[Stored records]
-- START --
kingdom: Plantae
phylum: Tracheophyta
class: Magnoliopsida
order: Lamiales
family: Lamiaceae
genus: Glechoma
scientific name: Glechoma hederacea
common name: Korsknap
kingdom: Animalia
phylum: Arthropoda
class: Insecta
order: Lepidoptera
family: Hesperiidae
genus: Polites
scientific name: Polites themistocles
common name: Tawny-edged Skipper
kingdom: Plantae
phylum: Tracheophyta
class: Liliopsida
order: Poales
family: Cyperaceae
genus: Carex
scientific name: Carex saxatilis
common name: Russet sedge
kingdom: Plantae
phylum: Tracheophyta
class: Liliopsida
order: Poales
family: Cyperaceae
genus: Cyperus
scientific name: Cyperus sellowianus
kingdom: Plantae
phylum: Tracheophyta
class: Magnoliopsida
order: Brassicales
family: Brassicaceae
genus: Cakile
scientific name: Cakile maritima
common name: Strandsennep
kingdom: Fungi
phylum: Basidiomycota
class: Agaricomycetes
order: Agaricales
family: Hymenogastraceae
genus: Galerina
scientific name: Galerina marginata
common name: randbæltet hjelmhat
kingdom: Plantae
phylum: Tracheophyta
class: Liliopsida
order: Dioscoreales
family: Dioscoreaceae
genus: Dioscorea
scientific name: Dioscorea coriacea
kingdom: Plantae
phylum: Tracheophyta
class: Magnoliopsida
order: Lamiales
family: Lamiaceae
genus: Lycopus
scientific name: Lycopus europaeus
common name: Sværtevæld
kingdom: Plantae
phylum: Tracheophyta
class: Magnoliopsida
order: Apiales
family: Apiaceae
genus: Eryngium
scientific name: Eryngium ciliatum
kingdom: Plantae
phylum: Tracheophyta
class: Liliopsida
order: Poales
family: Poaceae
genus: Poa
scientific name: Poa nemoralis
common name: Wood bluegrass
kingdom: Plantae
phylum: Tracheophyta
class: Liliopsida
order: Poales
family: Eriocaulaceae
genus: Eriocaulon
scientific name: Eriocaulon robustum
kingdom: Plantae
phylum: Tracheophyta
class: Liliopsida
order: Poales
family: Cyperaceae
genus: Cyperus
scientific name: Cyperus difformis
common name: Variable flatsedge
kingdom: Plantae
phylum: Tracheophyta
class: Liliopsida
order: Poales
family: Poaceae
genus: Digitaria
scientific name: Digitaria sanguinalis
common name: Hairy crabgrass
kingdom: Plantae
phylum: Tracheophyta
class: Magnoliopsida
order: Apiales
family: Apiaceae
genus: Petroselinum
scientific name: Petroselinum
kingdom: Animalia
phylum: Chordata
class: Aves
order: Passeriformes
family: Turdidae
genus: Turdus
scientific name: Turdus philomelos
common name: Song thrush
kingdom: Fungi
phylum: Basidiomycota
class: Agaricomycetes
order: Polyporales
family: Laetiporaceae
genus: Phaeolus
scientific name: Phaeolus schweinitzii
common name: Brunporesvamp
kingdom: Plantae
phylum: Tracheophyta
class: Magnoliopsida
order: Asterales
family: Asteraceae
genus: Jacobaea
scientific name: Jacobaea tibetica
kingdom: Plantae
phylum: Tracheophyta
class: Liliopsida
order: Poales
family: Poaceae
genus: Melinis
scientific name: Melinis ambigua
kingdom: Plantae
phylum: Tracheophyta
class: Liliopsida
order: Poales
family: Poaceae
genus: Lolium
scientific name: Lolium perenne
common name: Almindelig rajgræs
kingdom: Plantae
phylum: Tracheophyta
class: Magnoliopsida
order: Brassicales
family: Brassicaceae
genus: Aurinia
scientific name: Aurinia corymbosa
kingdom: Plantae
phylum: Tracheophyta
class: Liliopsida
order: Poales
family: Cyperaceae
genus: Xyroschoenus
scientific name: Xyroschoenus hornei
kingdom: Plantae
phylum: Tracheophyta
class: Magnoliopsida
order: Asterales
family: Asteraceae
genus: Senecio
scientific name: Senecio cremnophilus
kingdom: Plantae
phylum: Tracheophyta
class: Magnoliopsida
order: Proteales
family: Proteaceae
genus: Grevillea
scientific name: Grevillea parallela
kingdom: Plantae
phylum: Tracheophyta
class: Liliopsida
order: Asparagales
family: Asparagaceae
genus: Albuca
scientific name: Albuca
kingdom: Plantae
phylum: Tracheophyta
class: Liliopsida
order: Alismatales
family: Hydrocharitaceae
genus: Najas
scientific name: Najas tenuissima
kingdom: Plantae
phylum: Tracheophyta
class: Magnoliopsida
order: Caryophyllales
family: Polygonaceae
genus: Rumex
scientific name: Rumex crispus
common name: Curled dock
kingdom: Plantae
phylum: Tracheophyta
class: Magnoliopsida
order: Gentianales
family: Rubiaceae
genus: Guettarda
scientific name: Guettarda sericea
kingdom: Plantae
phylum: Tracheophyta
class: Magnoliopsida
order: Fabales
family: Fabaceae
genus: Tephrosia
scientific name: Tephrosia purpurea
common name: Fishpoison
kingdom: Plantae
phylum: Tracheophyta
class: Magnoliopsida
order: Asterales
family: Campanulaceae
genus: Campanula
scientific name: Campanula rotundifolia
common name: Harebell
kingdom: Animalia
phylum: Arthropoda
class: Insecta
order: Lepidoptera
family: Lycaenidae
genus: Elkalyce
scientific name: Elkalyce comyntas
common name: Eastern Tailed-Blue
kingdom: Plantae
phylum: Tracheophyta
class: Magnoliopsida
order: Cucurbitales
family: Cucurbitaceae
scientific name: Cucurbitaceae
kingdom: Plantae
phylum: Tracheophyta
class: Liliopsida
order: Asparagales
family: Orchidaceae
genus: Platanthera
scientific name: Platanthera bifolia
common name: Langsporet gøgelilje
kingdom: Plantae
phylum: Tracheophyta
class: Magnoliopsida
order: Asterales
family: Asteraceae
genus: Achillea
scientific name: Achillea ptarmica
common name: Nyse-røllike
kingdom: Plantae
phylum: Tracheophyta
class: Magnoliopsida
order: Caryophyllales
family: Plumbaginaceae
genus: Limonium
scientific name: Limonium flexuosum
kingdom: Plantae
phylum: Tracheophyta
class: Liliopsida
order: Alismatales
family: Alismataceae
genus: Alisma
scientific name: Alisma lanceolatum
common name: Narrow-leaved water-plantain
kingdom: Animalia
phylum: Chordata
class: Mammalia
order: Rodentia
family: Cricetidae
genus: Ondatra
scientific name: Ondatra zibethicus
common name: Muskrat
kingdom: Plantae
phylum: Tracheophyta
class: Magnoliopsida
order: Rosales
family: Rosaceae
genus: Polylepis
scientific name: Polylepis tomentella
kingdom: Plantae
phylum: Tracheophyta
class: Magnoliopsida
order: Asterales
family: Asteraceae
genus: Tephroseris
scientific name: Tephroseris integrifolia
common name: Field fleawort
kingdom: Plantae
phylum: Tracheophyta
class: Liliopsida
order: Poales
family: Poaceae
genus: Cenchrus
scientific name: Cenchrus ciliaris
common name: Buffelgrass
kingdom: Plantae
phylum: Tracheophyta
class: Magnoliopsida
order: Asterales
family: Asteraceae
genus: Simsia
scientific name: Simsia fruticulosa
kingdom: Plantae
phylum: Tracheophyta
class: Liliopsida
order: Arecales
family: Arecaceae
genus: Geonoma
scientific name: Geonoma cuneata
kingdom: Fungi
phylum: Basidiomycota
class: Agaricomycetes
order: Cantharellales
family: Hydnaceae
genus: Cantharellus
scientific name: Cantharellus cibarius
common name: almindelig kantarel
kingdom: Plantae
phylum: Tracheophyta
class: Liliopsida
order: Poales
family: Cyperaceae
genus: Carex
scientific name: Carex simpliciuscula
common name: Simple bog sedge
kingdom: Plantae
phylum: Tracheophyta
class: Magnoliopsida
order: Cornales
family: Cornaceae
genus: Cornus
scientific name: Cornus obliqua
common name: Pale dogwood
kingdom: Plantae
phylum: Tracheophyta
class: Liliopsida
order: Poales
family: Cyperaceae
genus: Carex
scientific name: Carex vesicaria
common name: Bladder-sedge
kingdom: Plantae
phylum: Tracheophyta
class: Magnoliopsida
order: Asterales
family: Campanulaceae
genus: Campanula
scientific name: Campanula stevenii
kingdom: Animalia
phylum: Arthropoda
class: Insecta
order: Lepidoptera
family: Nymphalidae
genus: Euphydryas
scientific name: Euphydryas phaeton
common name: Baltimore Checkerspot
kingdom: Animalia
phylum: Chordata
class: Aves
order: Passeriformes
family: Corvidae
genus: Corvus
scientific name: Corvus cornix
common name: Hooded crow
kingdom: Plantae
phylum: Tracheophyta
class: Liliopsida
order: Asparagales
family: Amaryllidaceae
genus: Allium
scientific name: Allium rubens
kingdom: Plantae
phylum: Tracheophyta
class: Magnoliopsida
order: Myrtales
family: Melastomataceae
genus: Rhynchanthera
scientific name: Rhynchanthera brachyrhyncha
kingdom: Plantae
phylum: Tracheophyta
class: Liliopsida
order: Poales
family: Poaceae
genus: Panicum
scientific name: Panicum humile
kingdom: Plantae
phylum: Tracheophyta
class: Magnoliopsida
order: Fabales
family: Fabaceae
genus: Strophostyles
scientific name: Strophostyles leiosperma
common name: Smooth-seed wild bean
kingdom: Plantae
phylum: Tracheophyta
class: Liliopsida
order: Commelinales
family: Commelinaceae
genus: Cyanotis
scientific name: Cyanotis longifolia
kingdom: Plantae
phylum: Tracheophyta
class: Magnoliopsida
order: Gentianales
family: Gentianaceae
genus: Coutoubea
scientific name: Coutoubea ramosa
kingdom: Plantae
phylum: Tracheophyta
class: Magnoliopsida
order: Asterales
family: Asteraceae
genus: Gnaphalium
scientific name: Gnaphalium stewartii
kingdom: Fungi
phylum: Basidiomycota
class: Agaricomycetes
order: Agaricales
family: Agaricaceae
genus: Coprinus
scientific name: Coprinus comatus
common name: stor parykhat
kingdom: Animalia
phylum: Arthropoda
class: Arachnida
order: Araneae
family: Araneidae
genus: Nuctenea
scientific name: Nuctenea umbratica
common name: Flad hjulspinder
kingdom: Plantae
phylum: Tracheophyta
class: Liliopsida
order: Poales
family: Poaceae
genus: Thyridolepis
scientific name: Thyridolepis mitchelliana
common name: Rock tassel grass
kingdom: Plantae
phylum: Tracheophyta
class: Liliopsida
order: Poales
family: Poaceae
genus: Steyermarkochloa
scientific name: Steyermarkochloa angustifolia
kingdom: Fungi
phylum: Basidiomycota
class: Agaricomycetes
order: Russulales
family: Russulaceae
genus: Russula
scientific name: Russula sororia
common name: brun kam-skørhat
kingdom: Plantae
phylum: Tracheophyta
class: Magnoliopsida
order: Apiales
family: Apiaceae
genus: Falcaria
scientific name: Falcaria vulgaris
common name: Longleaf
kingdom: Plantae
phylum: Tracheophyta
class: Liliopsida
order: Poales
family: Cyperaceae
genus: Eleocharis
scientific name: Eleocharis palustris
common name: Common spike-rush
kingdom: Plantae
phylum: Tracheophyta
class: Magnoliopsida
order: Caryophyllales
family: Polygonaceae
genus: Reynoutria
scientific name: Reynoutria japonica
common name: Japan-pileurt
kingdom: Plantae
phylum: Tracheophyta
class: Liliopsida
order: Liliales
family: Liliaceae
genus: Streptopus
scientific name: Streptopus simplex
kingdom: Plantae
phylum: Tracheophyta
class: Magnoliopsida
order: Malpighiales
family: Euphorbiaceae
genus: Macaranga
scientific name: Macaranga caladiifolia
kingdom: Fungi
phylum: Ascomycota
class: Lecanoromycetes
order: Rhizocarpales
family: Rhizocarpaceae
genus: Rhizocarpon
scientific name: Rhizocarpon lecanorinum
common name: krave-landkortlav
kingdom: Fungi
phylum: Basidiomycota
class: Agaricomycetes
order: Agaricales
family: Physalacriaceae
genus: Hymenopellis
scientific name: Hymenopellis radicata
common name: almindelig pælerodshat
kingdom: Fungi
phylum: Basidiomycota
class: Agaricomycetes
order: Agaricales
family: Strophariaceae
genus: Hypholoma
-- END --
● What the exercise asks
Please copy the stretch of the records from the line containing "common name: almindelig pælerodshat" through the end, keeping every line exactly the same.

● Exercise result
common name: almindelig pælerodshat
kingdom: Fungi
phylum: Basidiomycota
class: Agaricomycetes
order: Agaricales
family: Strophariaceae
genus: Hypholoma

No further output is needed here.